The mystery of it all
Still, to others, Geffen's moves are intriguing.
"Once a day, somebody calls me and wants to talk about it," said one Southern California gallery director, requesting anonymity. "Some collectors really enjoy the game, really enjoy the buying and selling. And that's not what we've seen from Geffen over the years. He has honed, and he has sold things to get better things" -- but now, "that doesn't appear to be what he's doing.... So this is a surprise."
But, the director added, "It could just be that he doesn't love [these artworks] as much as he did, and he's moving on. It does happen."
David A. Ross, chairman of the Artist Pension Trust curatorial committee in New York, is another expert who's seen Geffen's collection -- and another skeptic when it comes to the building-a-war-chest theory.
"He's used his intelligence and tenacity to assemble an incredible body of work," said Ross, who toured Geffen's Beverly Hills house about seven years ago, when Ross was director of the San Francisco Museum of Modern Art. As for the recent sales, "three transactions do not a pattern make," Ross said, noting that for all the dollars that Geffen's collection would bring, "this is not a primary asset in the man's portfolio."
Searching for clues
With Geffen mum and most non-auction art deals conducted without public scrutiny, Geffen's precise holdings remain fodder for speculation. But not every move has been cloaked.
For a 1998 New Yorker profile, writer John Seabrook visited Geffen's Beverly Hills home -- Geffen also has a Malibu place and a Manhattan apartment -- and sighted a Pollock, a De Kooning, an Arshile Gorky, a Rauschenberg, one Johns in the hall and another in the master bedroom.

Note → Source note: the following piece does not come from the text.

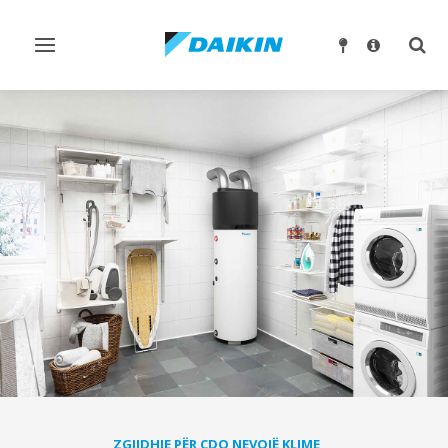
Ndrysho
Ndry
navigimin
kërk
ZGJIDHJE PËR ÇDO NEVOJË KLIME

In 2003, Artnews magazine reported that Geffen had "the largest private holdings of works by Pollock, Johns, and de Kooning," including such standout works as De Kooning's "Woman III" (1952-53) and "Interchange" (1955). Geffen also owns Johns' "Target With Plaster Cast" (1955) and "Out the Window" (1959).
Art of the deal
The history of "Woman III" makes clear that Geffen's collecting has been more than a casual pastime. He wound up with that work after a complex trade in 1994 that involved a handoff in the international zone of the Vienna airport. One side started with a 16th century book of Persian miniature paintings (estimated value: $20 million), the other with the De Kooning. Before long, Geffen had the De Kooning and the book was in the Tehran Museum of Contemporary Art.
In public transactions over the last few years, Geffen "has definitely been more of a seller than a buyer," said Amy Cappellazzo, international co-head of postwar and contemporary art for Christie's.
In November 2004, Geffen sold the Johns charcoal drawing "O through 9" (1961) at auction for $10.9 million -- then a record for the artist -- and reaped $3.9 million for De Kooning's "Clam Diggers" (1964). Also that year, he sold Pollock's drip painting "No. 8, 1950" to Cohen for $52 million.
In November 2005, Geffen sold Rauschenberg's "Winter Pool" (1959) to the Metropolitan Museum of Art, price undisclosed.
"He has impeccable timing," Cappellazzo said, "and he's almost never wrong."